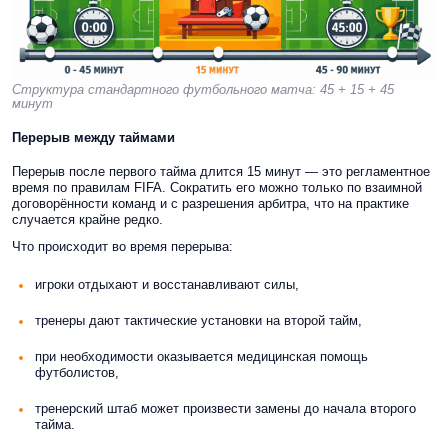
Структура стандартного футбольного матча: 45 + 15 + 45
минут
Перерыв между таймами
Перерыв после первого тайма длится 15 минут — это регламентное
время по правилам FIFA. Сократить его можно только по взаимной
договорённости команд и с разрешения арбитра, что на практике
случается крайне редко.
Что происходит во время перерыва:
игроки отдыхают и восстанавливают силы,
тренеры дают тактические установки на второй тайм,
при необходимости оказывается медицинская помощь
футболистов,
тренерский штаб может произвести замены до начала второго
тайма.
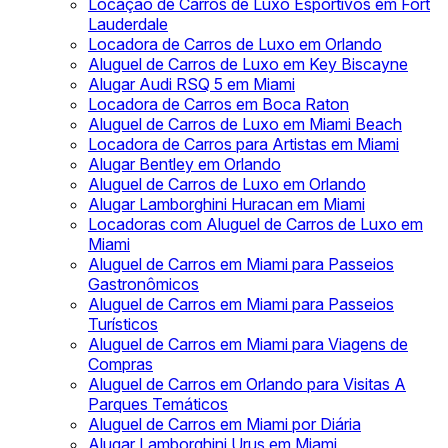
Locação de Carros de Luxo Esportivos em Fort
Lauderdale
Locadora de Carros de Luxo em Orlando
Aluguel de Carros de Luxo em Key Biscayne
Alugar Audi RSQ 5 em Miami
Locadora de Carros em Boca Raton
Aluguel de Carros de Luxo em Miami Beach
Locadora de Carros para Artistas em Miami
Alugar Bentley em Orlando
Aluguel de Carros de Luxo em Orlando
Alugar Lamborghini Huracan em Miami
Locadoras com Aluguel de Carros de Luxo em
Miami
Aluguel de Carros em Miami para Passeios
Gastronômicos
Aluguel de Carros em Miami para Passeios
Turísticos
Aluguel de Carros em Miami para Viagens de
Compras
Aluguel de Carros em Orlando para Visitas A
Parques Temáticos
Aluguel de Carros em Miami por Diária
Alugar Lamborghini Urus em Miami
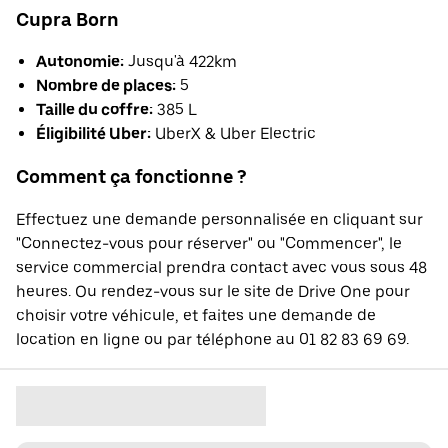
Cupra Born
Autonomie:
Jusqu'à 422km
Nombre de places:
5
Taille du coffre:
385 L
Éligibilité Uber:
UberX & Uber Electric
Comment ça fonctionne ?
Effectuez une demande personnalisée en cliquant sur
"Connectez-vous pour réserver" ou "Commencer", le
service commercial prendra contact avec vous sous 48
heures. Ou rendez-vous sur le site de Drive One pour
choisir votre véhicule, et faites une demande de
location en ligne ou par téléphone au 01 82 83 69 69.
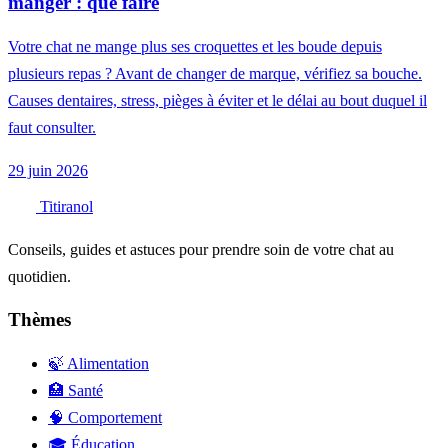
manger : que faire
Votre chat ne mange plus ses croquettes et les boude depuis
plusieurs repas ? Avant de changer de marque, vérifiez sa bouche.
Causes dentaires, stress, pièges à éviter et le délai au bout duquel il
faut consulter.
29 juin 2026
Titiranol
Conseils, guides et astuces pour prendre soin de votre chat au
quotidien.
Thèmes
🍃 Alimentation
🏥 Santé
🧠 Comportement
🎓 Éducation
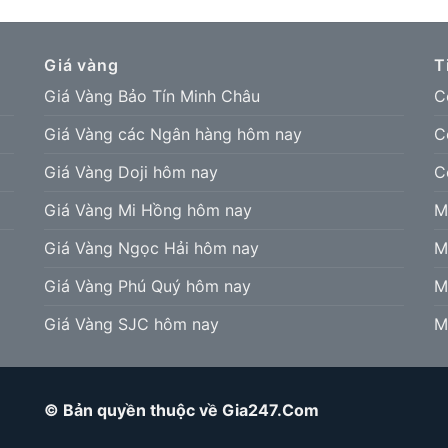
Giá vàng
T
Giá Vàng Bảo Tín Minh Châu
C
Giá Vàng các Ngân hàng hôm nay
C
Giá Vàng Doji hôm nay
C
Giá Vàng Mi Hồng hôm nay
M
Giá Vàng Ngọc Hải hôm nay
M
Giá Vàng Phú Quý hôm nay
M
Giá Vàng SJC hôm nay
M
© Bản quyền thuộc về Gia247.Com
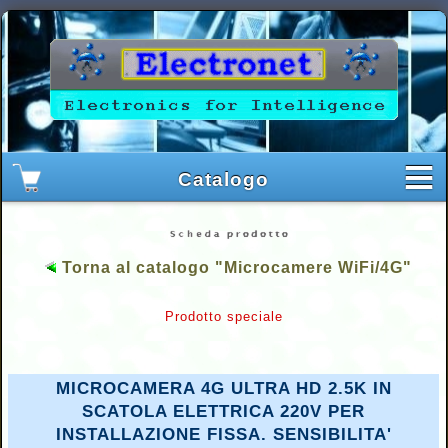
Torna al catalogo "Microcamere WiFi/4G"
Prodotto speciale
MICROCAMERA 4G ULTRA HD 2.5K IN
SCATOLA ELETTRICA 220V PER
INSTALLAZIONE FISSA. SENSIBILITA'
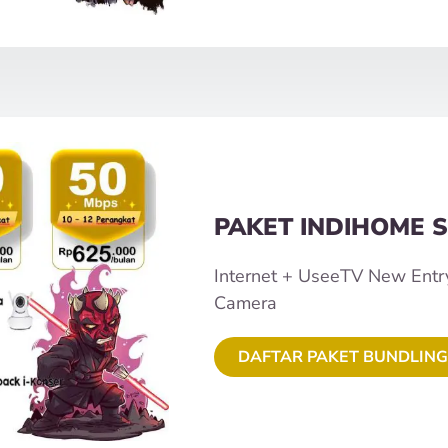
PAKET INDIHOME S
Internet + UseeTV New Entr
Camera
DAFTAR PAKET BUNDLING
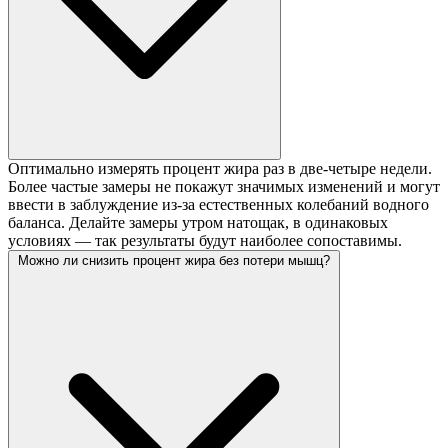
Оптимально измерять процент жира раз в две-четыре недели.
Более частые замеры не покажут значимых изменений и могут
ввести в заблуждение из-за естественных колебаний водного
баланса. Делайте замеры утром натощак, в одинаковых
условиях — так результаты будут наиболее сопоставимы.
Можно ли снизить процент жира без потери мышц?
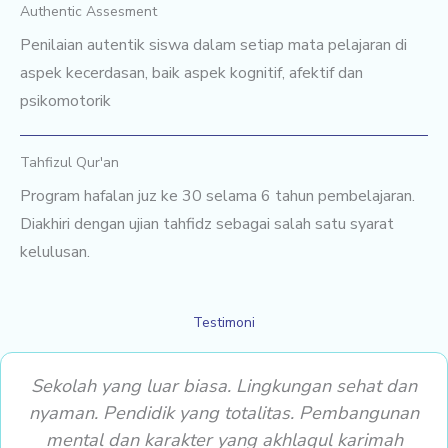
Authentic Assesment
Penilaian autentik siswa dalam setiap mata pelajaran di
aspek kecerdasan, baik aspek kognitif, afektif dan
psikomotorik
Tahfizul Qur'an
Program hafalan juz ke 30 selama 6 tahun pembelajaran.
Diakhiri dengan ujian tahfidz sebagai salah satu syarat
kelulusan.
Testimoni
Sekolah yang luar biasa. Lingkungan sehat dan
nyaman. Pendidik yang totalitas. Pembangunan
mental dan karakter yang akhlaqul karimah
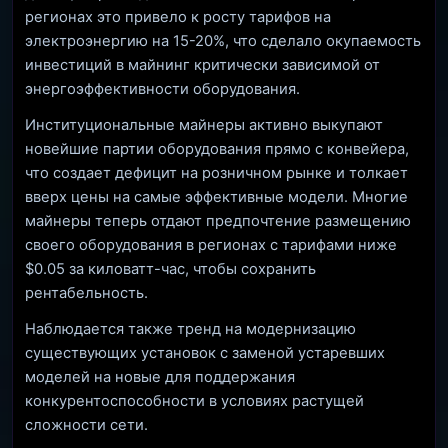
регионах это привело к росту тарифов на
электроэнергию на 15-20%, что сделало окупаемость
инвестиций в майнинг критически зависимой от
энергоэффективности оборудования.
Институциональные майнеры активно выкупают
новейшие партии оборудования прямо с конвейера,
что создает дефицит на розничном рынке и толкает
вверх цены на самые эффективные модели. Многие
майнеры теперь отдают предпочтение размещению
своего оборудования в регионах с тарифами ниже
$0.05 за киловатт-час, чтобы сохранить
рентабельность.
Наблюдается также тренд на модернизацию
существующих установок с заменой устаревших
моделей на новые для поддержания
конкурентоспособности в условиях растущей
сложности сети.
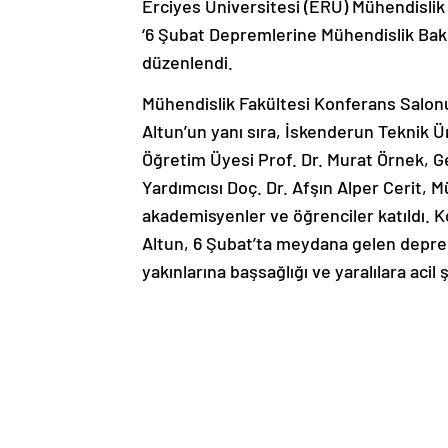
Erciyes Üniversitesi (ERÜ) Mühendislik
‘6 Şubat Depremlerine Mühendislik Bak
düzenlendi.
Mühendislik Fakültesi Konferans Salonu
Altun’un yanı sıra, İskenderun Teknik Ü
Öğretim Üyesi Prof. Dr. Murat Örnek, G
Yardımcısı Doç. Dr. Afşın Alper Cerit, 
akademisyenler ve öğrenciler katıldı. 
Altun, 6 Şubat’ta meydana gelen depre
yakınlarına başsağlığı ve yaralılara aci
duyduklarına dikkat çeken Rektör Prof. 
acı deneyim ve tecrübeler söz konusu 
Çünkü insanların acı hatıraları söz ko
izolatörler hakkında katılımcılara bilgi 
sınırlamaları olduğunu belirterek; “Binan
Bu sefer binada devrilme meydana gelir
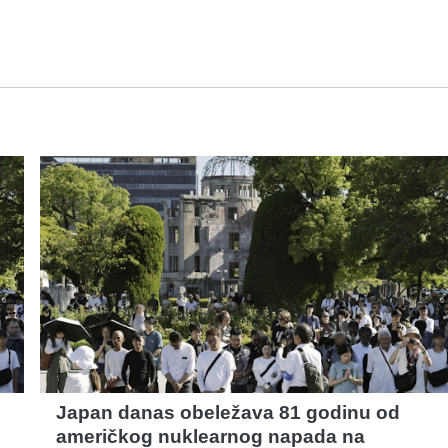
Japan danas obeležava 81 godinu od
američkog nuklearnog napada na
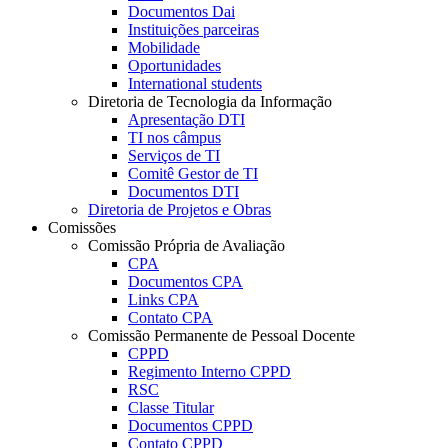
Documentos Dai
Instituições parceiras
Mobilidade
Oportunidades
International students
Diretoria de Tecnologia da Informação
Apresentação DTI
TI nos câmpus
Serviços de TI
Comitê Gestor de TI
Documentos DTI
Diretoria de Projetos e Obras
Comissões
Comissão Própria de Avaliação
CPA
Documentos CPA
Links CPA
Contato CPA
Comissão Permanente de Pessoal Docente
CPPD
Regimento Interno CPPD
RSC
Classe Titular
Documentos CPPD
Contato CPPD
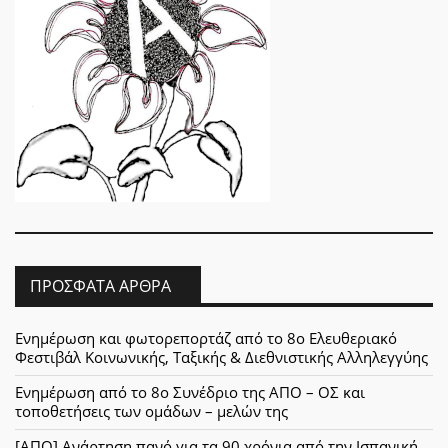
ΠΡΌΣΦΑΤΑ ΆΡΘΡΑ
Ενημέρωση και φωτορεπορτάζ από το 8ο Ελευθεριακό
Φεστιβάλ Κοινωνικής, Ταξικής & Διεθνιστικής Αλληλεγγύης
Ενημέρωση από το 8ο Συνέδριο της ΑΠΟ – ΟΣ και
τοποθετήσεις των ομάδων – μελών της
[ΑΠΟ] Ανάρτηση πανό για τα 90 χρόνια από την Ισπανική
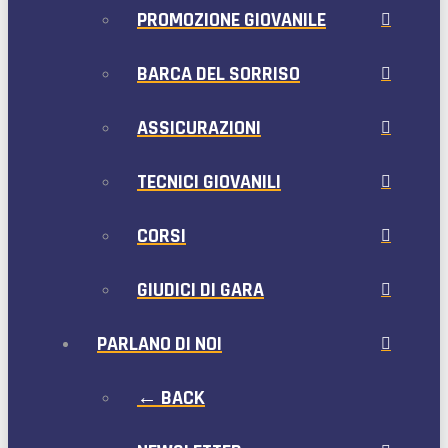
PROMOZIONE GIOVANILE
BARCA DEL SORRISO
ASSICURAZIONI
TECNICI GIOVANILI
CORSI
GIUDICI DI GARA
PARLANO DI NOI
← BACK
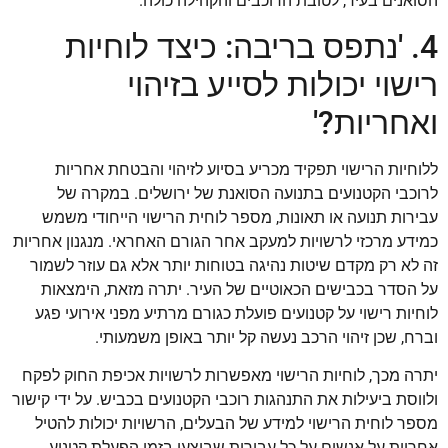
הסואנים בעיר, לטובת הרוכבים והקהילה כולה.
4. 'נתפס בריבה: כיצד לוחיות
רישוי יכולות לסייע בזיהוי
ואחריות?'
ללוחיות הרישוי תפקיד מכריע בסיוע לזיהוי והבטחת אחריות
לרוכבי הקטנועים בתנועה הסואנת של ירושלים. במקרה של
עבירות תנועה או תאונות, מספר לוחית הרישוי הייחודי משמש
כמידע מרכזי לרשויות למעקב אחר הגורם האחראי. מנגנון אחריות
זה לא רק מקדם שיטות נהיגה בטוחות יותר אלא גם עוזר לשמור
על הסדר בכבישים הכאוטיים של העיר. יתרה מזאת, הימצאות
לוחיות רישוי על קטנועים פועלת כגורם מרתיע מפני אירועי פגע
וברח, שכן זיהוי הרכב נעשה קל יותר באופן משמעותי.
יתרה מכך, לוחיות הרישוי מאפשרות לרשויות אכיפת החוק לפקח
ולווסת ביעילות את התנהגות רוכבי הקטנועים בכביש. על ידי קישור
מספר לוחית הרישוי למידע של הבעלים, הרשויות יכולות להטיל
אחריות על אנשים על כל עבירות שבוצעו בזמן הפעלת קטנוע.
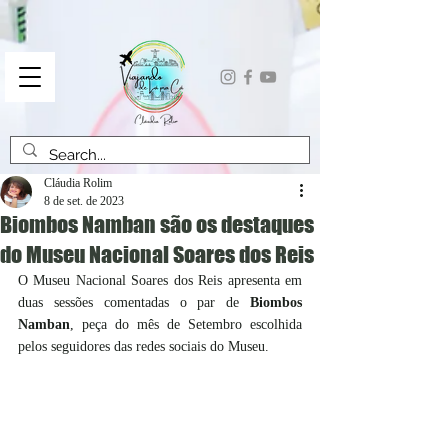
Cláudia Rolim
8 de set. de 2023
Biombos Namban são os destaques
do Museu Nacional Soares dos Reis
O Museu Nacional Soares dos Reis apresenta em 
duas sessões comentadas o par de 
Biombos 
Namban
, peça do mês de Setembro escolhida 
pelos seguidores das redes sociais do Museu.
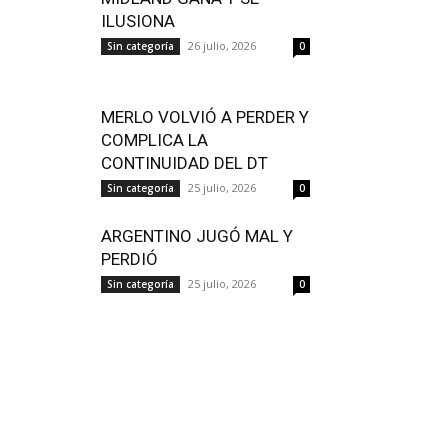
ILUSIONA
26 julio, 2026
Sin categoría
0
MERLO VOLVIÓ A PERDER Y
COMPLICA LA
CONTINUIDAD DEL DT
25 julio, 2026
Sin categoría
0
ARGENTINO JUGÓ MAL Y
PERDIÓ
25 julio, 2026
Sin categoría
0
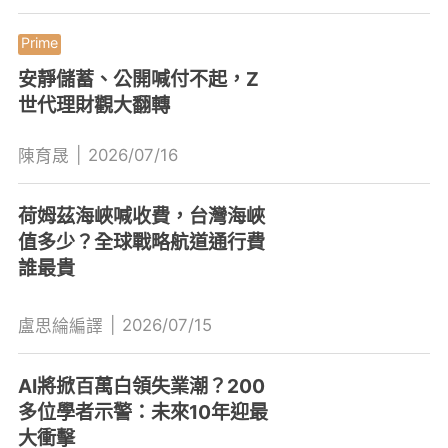
安靜儲蓄、公開喊付不起，Z
世代理財觀大翻轉
|
2026/07/16
陳育晟
荷姆茲海峽喊收費，台灣海峽
值多少？全球戰略航道通行費
誰最貴
|
2026/07/15
盧思綸編譯
AI將掀百萬白領失業潮？200
多位學者示警：未來10年迎最
大衝擊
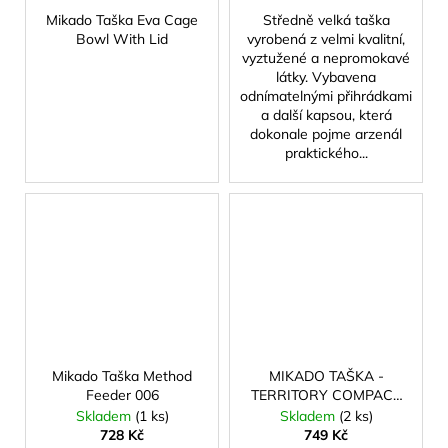
Mikado Taška Eva Cage
Středně velká taška
Bowl With Lid
vyrobená z velmi kvalitní,
vyztužené a nepromokavé
látky. Vybavena
odnímatelnými přihrádkami
a další kapsou, která
dokonale pojme arzenál
praktického...
Mikado Taška Method
MIKADO TAŠKA -
Feeder 006
TERRITORY COMPACT
(45x25x25cm)
Skladem
(1 ks)
Skladem
(2 ks)
728 Kč
749 Kč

# [Exercise prompt]
Where the material contains a line with "Lamborghini", return that line.

# [Written solution]
Alugar Lamborghini Huracan em Miami
Alugar Lamborghini Urus em Miami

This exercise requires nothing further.